*** Opening INFORMATION SUPPLIED ***
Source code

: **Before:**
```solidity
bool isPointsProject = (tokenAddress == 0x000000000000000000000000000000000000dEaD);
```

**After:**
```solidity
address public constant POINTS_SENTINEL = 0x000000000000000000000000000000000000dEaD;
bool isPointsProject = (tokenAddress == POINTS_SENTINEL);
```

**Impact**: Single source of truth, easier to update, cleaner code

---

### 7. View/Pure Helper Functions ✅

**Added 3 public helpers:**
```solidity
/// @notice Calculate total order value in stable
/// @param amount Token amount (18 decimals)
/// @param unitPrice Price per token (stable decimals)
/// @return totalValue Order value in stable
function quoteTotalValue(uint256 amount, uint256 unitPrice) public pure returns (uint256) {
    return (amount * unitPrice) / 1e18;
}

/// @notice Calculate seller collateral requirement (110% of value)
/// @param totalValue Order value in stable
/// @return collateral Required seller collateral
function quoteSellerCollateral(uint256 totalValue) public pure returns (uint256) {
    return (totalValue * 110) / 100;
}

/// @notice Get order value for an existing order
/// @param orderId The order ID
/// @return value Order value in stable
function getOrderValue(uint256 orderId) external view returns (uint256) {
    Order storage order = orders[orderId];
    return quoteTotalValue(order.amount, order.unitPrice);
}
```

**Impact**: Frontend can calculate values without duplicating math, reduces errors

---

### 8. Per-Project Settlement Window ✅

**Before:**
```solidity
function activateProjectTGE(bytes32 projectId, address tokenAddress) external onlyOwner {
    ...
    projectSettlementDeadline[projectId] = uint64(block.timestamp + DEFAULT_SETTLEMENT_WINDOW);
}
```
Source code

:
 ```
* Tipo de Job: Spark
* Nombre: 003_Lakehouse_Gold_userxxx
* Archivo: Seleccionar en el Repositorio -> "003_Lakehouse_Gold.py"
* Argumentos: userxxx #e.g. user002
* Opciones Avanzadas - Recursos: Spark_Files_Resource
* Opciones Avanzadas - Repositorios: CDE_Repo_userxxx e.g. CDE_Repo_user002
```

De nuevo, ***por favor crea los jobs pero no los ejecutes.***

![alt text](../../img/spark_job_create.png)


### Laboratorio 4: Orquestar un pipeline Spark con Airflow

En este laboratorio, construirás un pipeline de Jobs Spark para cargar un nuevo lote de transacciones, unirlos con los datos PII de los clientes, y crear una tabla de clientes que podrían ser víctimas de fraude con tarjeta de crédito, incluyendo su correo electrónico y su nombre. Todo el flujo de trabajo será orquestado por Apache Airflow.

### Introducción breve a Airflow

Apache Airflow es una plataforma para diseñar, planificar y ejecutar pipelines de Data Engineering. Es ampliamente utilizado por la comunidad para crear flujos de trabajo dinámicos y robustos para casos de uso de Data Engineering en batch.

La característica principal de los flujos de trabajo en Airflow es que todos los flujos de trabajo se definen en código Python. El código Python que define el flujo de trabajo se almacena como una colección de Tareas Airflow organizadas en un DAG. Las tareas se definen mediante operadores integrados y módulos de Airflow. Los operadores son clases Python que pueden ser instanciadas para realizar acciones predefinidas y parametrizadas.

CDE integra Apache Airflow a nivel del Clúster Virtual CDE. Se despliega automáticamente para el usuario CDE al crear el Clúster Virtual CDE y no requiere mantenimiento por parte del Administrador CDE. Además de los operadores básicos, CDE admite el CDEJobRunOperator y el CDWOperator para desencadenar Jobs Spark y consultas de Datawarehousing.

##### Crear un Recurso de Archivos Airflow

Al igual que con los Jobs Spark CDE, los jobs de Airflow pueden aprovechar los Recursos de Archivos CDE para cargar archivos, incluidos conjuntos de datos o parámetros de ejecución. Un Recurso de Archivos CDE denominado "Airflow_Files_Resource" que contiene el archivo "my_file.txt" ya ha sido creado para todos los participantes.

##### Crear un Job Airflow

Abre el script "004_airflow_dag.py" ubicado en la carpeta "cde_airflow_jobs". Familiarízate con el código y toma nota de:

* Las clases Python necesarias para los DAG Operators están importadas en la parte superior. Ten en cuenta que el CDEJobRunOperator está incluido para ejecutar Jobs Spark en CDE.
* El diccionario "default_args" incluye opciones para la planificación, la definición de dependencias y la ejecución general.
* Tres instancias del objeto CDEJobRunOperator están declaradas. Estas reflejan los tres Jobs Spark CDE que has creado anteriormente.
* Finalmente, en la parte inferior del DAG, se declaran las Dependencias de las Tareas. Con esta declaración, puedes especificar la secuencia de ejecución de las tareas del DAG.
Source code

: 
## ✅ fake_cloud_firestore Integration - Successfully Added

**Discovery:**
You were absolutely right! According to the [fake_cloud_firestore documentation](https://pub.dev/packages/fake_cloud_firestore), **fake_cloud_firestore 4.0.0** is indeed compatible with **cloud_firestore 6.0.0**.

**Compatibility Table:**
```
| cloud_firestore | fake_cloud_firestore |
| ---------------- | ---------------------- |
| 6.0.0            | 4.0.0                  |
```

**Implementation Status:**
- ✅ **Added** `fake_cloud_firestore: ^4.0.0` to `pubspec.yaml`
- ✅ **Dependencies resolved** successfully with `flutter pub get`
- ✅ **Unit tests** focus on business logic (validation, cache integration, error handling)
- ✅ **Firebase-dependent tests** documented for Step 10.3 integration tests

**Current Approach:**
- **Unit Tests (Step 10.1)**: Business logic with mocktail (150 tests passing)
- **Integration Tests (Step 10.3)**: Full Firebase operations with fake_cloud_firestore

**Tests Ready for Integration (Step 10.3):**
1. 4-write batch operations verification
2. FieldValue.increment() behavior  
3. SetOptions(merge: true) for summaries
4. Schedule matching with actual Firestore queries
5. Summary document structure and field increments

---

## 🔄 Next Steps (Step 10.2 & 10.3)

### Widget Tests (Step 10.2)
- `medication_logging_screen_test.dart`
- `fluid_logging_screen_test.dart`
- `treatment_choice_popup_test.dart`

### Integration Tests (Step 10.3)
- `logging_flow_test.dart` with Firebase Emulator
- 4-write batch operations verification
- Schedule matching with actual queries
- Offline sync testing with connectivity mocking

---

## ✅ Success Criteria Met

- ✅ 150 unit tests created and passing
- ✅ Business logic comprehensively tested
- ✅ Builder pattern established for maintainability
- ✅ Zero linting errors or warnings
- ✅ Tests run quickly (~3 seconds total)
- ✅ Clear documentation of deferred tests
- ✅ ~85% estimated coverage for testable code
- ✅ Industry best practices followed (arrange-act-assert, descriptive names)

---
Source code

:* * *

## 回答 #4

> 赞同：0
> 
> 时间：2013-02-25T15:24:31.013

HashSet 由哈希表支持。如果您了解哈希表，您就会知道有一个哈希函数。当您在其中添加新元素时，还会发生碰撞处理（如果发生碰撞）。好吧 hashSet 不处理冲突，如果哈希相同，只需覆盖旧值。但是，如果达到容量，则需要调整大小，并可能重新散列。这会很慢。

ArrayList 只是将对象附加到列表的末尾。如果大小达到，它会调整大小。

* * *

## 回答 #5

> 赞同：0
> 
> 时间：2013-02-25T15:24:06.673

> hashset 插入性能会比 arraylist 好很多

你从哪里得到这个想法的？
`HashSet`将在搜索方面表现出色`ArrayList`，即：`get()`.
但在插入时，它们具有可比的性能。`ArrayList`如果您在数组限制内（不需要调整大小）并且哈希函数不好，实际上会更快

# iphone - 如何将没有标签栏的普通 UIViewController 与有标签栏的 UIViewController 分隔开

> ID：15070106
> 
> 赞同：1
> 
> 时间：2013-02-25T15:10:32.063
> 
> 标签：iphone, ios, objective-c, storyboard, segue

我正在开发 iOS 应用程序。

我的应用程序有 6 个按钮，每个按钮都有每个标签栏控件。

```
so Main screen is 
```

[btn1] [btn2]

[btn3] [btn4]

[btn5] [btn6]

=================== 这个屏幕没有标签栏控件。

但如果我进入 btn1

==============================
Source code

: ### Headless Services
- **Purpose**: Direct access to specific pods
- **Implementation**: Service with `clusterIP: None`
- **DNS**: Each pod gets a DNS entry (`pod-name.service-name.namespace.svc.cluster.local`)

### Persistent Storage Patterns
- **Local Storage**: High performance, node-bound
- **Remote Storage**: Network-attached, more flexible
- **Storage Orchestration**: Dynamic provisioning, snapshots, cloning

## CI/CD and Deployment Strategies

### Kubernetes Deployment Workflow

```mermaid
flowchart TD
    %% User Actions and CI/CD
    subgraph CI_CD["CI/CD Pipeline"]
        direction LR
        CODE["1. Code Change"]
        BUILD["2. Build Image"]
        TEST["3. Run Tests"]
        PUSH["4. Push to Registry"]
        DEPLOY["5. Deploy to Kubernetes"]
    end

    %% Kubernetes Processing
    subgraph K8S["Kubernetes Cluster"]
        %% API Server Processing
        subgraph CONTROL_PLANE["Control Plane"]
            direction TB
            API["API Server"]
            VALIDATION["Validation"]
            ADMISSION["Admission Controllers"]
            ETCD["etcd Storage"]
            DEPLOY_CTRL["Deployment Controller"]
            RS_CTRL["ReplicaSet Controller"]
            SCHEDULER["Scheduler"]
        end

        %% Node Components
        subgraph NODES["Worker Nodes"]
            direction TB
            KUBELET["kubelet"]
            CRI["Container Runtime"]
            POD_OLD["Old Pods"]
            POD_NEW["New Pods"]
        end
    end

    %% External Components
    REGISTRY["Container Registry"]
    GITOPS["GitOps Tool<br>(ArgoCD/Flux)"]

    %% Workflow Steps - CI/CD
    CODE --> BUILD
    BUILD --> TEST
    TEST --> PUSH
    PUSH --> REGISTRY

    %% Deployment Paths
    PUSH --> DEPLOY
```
*** Closing INFORMATION SUPPLIED ***
### WORK TO BE COMPLETED
In the records above, tally the lines where the word "passing" appears, and give the number and nothing else.

### ANSWER AREA
2